#### Passage for review:
The following three major goals for higher education were listed in the Association of American Colleges and Universities’ recent report titled “A Crucible Moment.”
Education for a fuller realization of democracy in every phase of living.
Education directly and explicitly for international understanding and cooperation.
Education for the application of creative imagination and trained intelligence to the solution of social problems and to the administration of public affairs.
These goals seem very appropriate for the times in which we live. After all, this great university is committed to graduating fully realized participants in democracy. As I’ve written about recently in this blog, we are most assuredly a global brand. Finally, we teach and practice innovation and creativity.
Yet, as timely as these three goals seem, the President’s Commission for Higher Education established them in 1947.
Sixty-five years later, as we celebrate the sesquicentennial of the Land-Grant College Act of 1862 that established this university and many others, I believe this is the perfect moment to lead in the effort to conceive and discuss new goals for higher education. As one of the great public land grant universities in the nation we want to be a leader in that effort.
That is why as part of our Visioning Excellence Initiative we began a new seminar series, “The Research University in the World of the Future.” Professor Doug Beck first approached me with this idea last fall and I am so grateful to him. The series will give the campus community a multifaceted look at how higher education is changing to address society’s changing needs. As we envision our campus 20 to 50 years into the future, we are exploring how to best position our university for continued relevance and impact.
The first talk in the series was on May 2 and featured Dr. Maria Helena Nazare, the newly elected and first female president of the European University Association. Dr. Nazare is a past president of Portugal’s University of Aveiro, has headed several committees as vice president of the EUA (including the Internationalization Working Group) and serves on the board of directors of Portugal Telecom.
Please mark your calendar for the second speaker in our series. Wei Yang, the president of China’s Zhejiang University will offer a talk May 31.
I am thrilled to be launching this series at this particular time in our history. Education must have a purpose. One of those purposes is to prepare leaders of the future equipped with the tools to create solutions to societal problems. The world needs critical thinkers. So how do we teach innovation? Some of the most innovative thinkers in our time did not graduate from a university. What can they teach us about cultivating creativity? How do we prepare our students to face the world with an open mind that focuses on solutions? How do we better partner with high schools and community colleges to build a pipeline for students who come prepared to succeed?

#### Provided information:

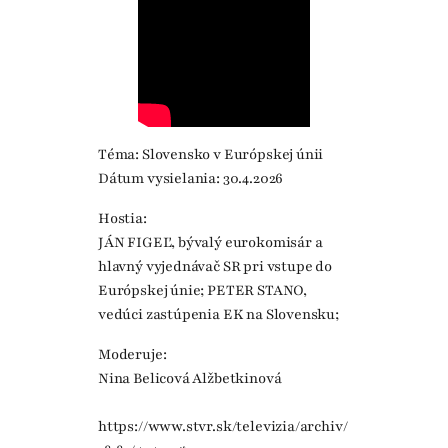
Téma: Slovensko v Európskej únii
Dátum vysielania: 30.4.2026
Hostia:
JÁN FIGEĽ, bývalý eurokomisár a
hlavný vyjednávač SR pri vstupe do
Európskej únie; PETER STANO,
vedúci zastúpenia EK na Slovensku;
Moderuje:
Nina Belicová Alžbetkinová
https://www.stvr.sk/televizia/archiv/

...

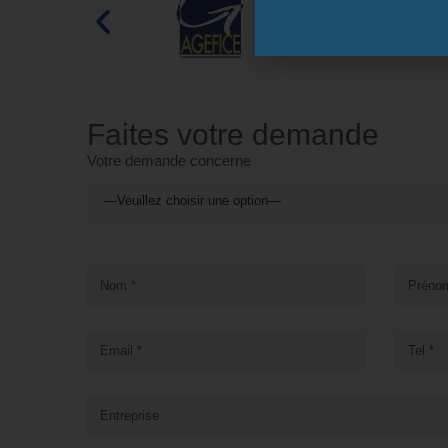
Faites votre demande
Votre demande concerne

#### Tasks to carry out:
1. In the post on goals for higher education, give the stretch from "Sixty-five years later, as" through "in that effort." again, switching "sesquicentennial" to "150th anniversary".
2. Summarize the post on goals for higher education in two sentences.

#### Solved tasks:
1.
Sixty-five years later, as we celebrate the 150th anniversary of the Land-Grant College Act of 1862 that established this university and many others, I believe this is the perfect moment to lead in the effort to conceive and discuss new goals for higher education. As one of the great public land grant universities in the nation we want to be a leader in that effort.

2. Three goals for higher education that a recent Association of American Colleges and Universities report listed were actually set by the President's Commission for Higher Education in 1947. The writer sees the sesquicentennial of the Land-Grant College Act of 1862 as the perfect moment to discuss new goals, so the university began the seminar series "The Research University in the World of the Future," with talks by Dr. Maria Helena Nazare on May 2 and Zhejiang University president Wei Yang on May 31.